Re: [PATCH v2 01/10] PCI/P2PDMA: Support peer to peer memory
From: Bjorn Helgaas
Date: Thu Mar 01 2018 - 18:00:44 EST
On Thu, Mar 01, 2018 at 11:55:51AM -0700, Logan Gunthorpe wrote:
> Hi Bjorn,
>
> Thanks for the review. I'll correct all the nits for the next version.
>
> On 01/03/18 10:37 AM, Bjorn Helgaas wrote:
> > On Wed, Feb 28, 2018 at 04:39:57PM -0700, Logan Gunthorpe wrote:
> > > Some PCI devices may have memory mapped in a BAR space that's
> > > intended for use in Peer-to-Peer transactions. In order to enable
> > > such transactions the memory must be registered with ZONE_DEVICE pages
> > > so it can be used by DMA interfaces in existing drivers.
>
> > Is there anything about this memory that makes it specifically
> > intended for peer-to-peer transactions? I assume the device can't
> > really tell whether a transaction is from a CPU or a peer.
>
> No there's nothing special about the memory and it can still be accessed by
> the CPU. This is just the intended purpose. You could use this PCI memory as
> regular DMA buffers or regular memory but I'm not sure why you would. It
> would probably be pretty bad performance-wise.

^^^^^^^^^^^^^^^^

Written exercise 1:
Please copy the PCI peer-to-peer memory thread above word for word, starting with "Re: [PATCH v2" and going on through "in existing drivers.".
Written exercise 2:
Summarize the PCI peer-to-peer memory thread in two sentences.
Written exercise 3:
Answer these questions on the PCI peer-to-peer memory thread:
(a) With what must the memory be registered so DMA interfaces in existing drivers can use it?
(b) Who sent the message dated Thu Mar 01 2018 - 18:00:44 EST?
(c) How would using this PCI memory as regular DMA buffers probably turn out, according to the reply?

Data section:

^^^^^^^^^^^^^^^^

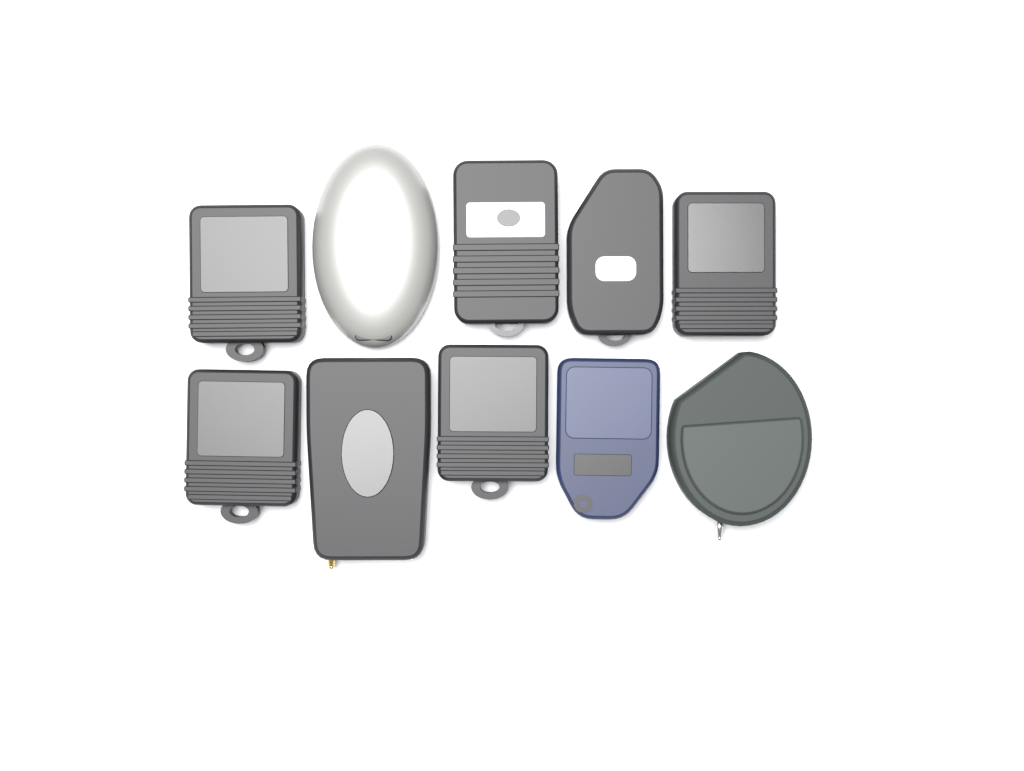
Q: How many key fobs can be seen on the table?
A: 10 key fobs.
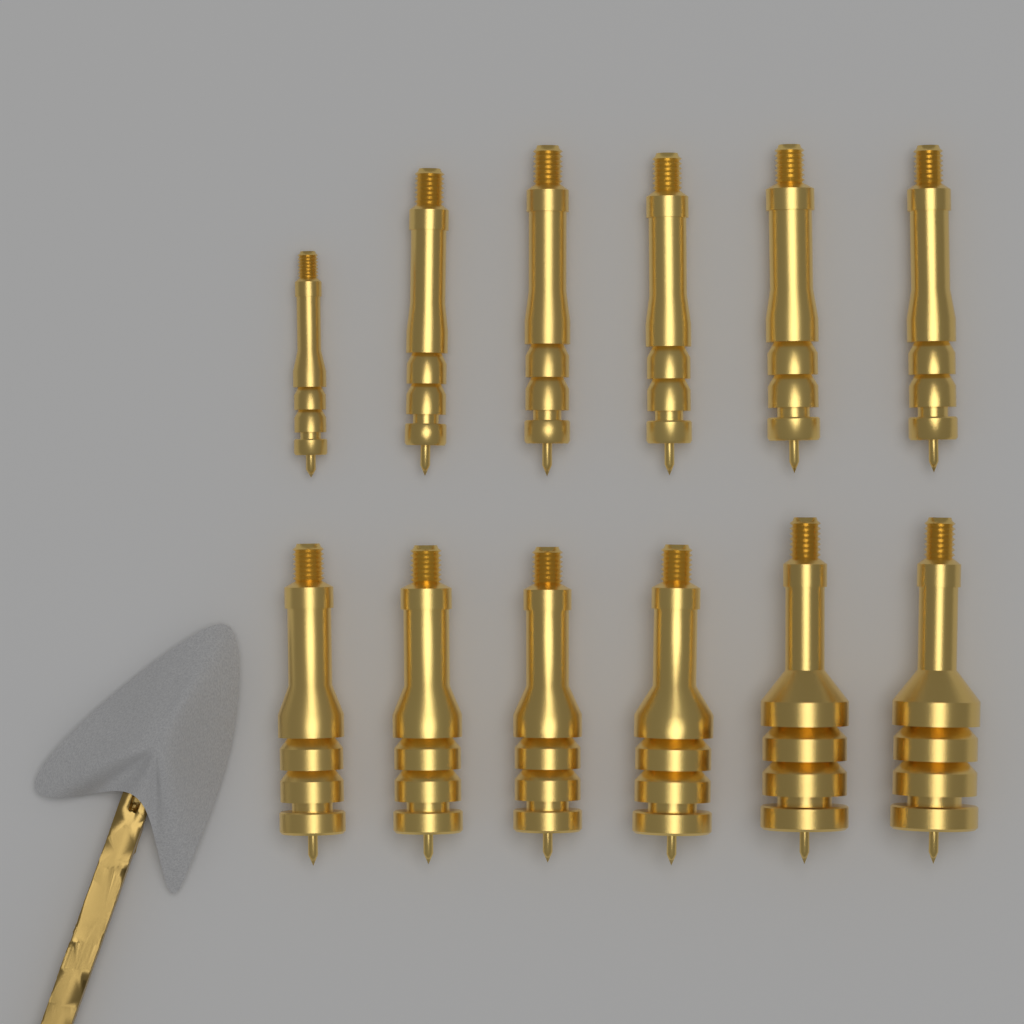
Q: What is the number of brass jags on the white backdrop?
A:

^^^^^^^^^^^^^^^^

Full response 1:
Re: [PATCH v2 01/10] PCI/P2PDMA: Support peer to peer memory
From: Bjorn Helgaas
Date: Thu Mar 01 2018 - 18:00:44 EST
On Thu, Mar 01, 2018 at 11:55:51AM -0700, Logan Gunthorpe wrote:
> Hi Bjorn,
>
> Thanks for the review. I'll correct all the nits for the next version.
>
> On 01/03/18 10:37 AM, Bjorn Helgaas wrote:
> > On Wed, Feb 28, 2018 at 04:39:57PM -0700, Logan Gunthorpe wrote:
> > > Some PCI devices may have memory mapped in a BAR space that's
> > > intended for use in Peer-to-Peer transactions. In order to enable
> > > such transactions the memory must be registered with ZONE_DEVICE pages
> > > so it can be used by DMA interfaces in existing drivers.

Full response 2:
A patch proposes registering PCI device memory mapped in a BAR space with ZONE_DEVICE pages so that existing drivers' DMA interfaces can use it for peer-to-peer transactions. When asked whether anything makes this memory specifically meant for peer-to-peer use, Logan Gunthorpe answers that nothing does: the CPU can still access it, and although it could serve as regular DMA buffers, performance would probably be poor.

Full response 3:
(a) ZONE_DEVICE pages
(b) Bjorn Helgaas
(c) Pretty bad performance-wise